– И мой ребенок станет его наследником?
– Если король умрет, не успев оставить собственного сына.
Все это казалось мне каким-то далеким и неопределенным.
– Но я же дала слово, – повторила я. – А ты дал свое. Неду Сеймуру.
– Забудь об этом, – рекомендует отец. – Эдуард Сеймур мертв, а его сын, Нед, находится полностью на милости своего опекуна, который сделает с ним все, что сочтет возможным и необходимым. Все, тему считаем закрытой. Ты должна слушаться, Джейн, как подобает дочери, иначе мы тебя просто заставим.
Мать, устав от ожидания, решает к нам присоединиться. Мне приходится собраться с остатками смелости.
– Простите меня, – обращаюсь я к ним обоим. – Но я помолилась об этом и убеждена, что я не могу выйти замуж за кого-либо другого, пока не освобожусь от данного мною слова бывшему графу Хартфорду. Да, мы не произносили клятв, но Господь все видит и обо всем знает. Я не могу просто сделать вид, что ничего не было.
Почти в слезах от ужаса из-за своего открытого неповиновения я перевожу взгляд с моего возлюбленного колеблющегося отца на каменное лицо матери.
– Ты не посмеешь ослушаться, – просто отвечает мне мать. – Мы – твои родители, и ты будешь делать то, что скажем мы.
Дарем-Хаус, Лондон.
Май 1553 года
Разумеется, она права. Для того чтобы я в полной мере прочувствовала влиятельность семьи Дадли, мне придется жить в их роскошном лондонском дворце, Дарем Хаус, где будет проведено и мое венчание. Вернее, венчание будет не только у меня. Там будет три невесты: я, моя сестра Катерина и дочь Дадли, тоже Екатерина, которая выйдет замуж за Генри Гастингса, восемнадцатилетнего сына графа Хантингтона. А моя маленькая сестренка Мария будет публично обручена. Хорошо, что хоть ее венчание и консумация брака будут перенесены на некоторое время, пока она не повзрослеет.
И все выглядят чрезвычайно довольными таким положением дел, хоть и видят, как и я, что это будет не единение юных сердец, а заключение новых союзов между влиятельными семьями Англии и закрепление их кровью собственных детей. Неужели я одна прошу в молитвах понимания причин, по которым эти три семьи так нуждаются в уверенности друг в друге? Какой опасности они стараются избежать, связывая друг друга кровными узами? И почему всем нам шестерым так необходимо сочетаться браком в одной церемонии?

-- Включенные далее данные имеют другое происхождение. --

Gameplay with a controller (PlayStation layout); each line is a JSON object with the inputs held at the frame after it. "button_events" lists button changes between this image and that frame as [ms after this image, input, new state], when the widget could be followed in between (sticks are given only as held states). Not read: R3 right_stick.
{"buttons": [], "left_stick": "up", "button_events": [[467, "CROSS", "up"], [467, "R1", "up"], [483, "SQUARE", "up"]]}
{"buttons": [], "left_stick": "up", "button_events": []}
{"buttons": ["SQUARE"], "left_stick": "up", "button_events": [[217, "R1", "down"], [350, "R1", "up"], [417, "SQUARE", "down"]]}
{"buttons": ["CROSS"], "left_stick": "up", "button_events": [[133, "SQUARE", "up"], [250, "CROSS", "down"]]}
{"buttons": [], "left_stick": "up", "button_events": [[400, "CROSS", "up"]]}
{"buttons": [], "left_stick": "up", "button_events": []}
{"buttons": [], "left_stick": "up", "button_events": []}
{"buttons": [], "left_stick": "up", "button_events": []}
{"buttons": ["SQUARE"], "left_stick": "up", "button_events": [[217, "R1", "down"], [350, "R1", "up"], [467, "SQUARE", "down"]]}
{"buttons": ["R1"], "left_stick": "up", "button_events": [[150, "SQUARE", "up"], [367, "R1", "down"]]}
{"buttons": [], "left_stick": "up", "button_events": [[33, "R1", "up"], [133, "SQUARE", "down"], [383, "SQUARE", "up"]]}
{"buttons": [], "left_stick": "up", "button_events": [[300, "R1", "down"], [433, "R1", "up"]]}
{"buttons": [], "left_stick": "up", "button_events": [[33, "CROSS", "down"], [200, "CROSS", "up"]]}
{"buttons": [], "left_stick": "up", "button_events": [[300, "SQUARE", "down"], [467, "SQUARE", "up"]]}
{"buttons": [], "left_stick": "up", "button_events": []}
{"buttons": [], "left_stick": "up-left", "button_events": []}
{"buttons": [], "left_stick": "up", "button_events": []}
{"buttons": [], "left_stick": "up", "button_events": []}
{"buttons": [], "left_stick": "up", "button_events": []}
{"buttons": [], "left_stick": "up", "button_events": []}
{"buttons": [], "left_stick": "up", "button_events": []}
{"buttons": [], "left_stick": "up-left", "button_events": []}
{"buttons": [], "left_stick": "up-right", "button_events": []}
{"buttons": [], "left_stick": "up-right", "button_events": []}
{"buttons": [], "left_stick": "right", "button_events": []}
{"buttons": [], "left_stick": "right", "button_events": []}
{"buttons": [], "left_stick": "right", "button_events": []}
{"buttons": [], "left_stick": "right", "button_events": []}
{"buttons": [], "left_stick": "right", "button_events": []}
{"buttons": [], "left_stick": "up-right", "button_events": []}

Моя сестра, Катерина, абсолютно уверена, что ей такое тройное венчание только на руку, поскольку она будет самой хорошенькой из невест. Она думает только об этом.
Каждый день мы получаем наряды из королевского гардероба, нам дают напрокат королевские украшения, дарят драгоценные камни. Король слишком дурно себя чувствует, чтобы лично присутствовать на венчании, но присылает нам роскошные ткани: темного серебра с шитыми по нему розами, лиловую, белую, серебряную и золотую парчу. А еще я получила тринадцать бриллиантов плоской огранки для украшения моего арселе, семнадцать роскошных жемчужин и золотой пояс.
В преддверии большого праздничного турнира ристалище свежевыкрашено и украшено знаменами. Все жители Лондона, обладающие хотя бы рыцарским званием, приглашены на свадебный пир, приготовлениями к которому повара занялись задолго до самого события. Там будет несколько дюжин перемен блюд, а в центральном дворе будет бить фонтан с вином. Сотни гостей в своих лучших одеждах сядут за стол и станут пировать, и еще тысячи будут с жадностью за ними наблюдать.
И в центре всеобщего внимания буду я, наследница Тюдоров, разодетая как принцесса, венчающаяся с отпрыском Дадли.
– Это рай, – объявила Катерина, прижимая к раскрасневшемуся лицу шарфик из фиолетового шелка.
– Нет, – одергиваю я ее. – И подобные речи – настоящее богохульство.
– Ну тогда это как Пасха, – глуховато произносит Мария, жуя пирожное, которое она старается затолкать в рот целиком.
– А к тебе это вообще не имеет никакого отношения, – одергиваю ее я. – Ты будешь только помолвлена, а не пойдешь под венец. Так что у тебя нет никакого оправдания этому обжорству, и вообще, выпрями спину.
Она послушно выпрямляется, глядя, как Катерина кружится на месте, укутанная в серебряную ткань. Смотритель королевского гардероба прислал еще отрезов бархата и шелка, и Катерина уже набросила на голову бесценные кружева, воображая, что это ее фата.
– Как нет оправдания всему этому тщеславию, – едко бросаю я.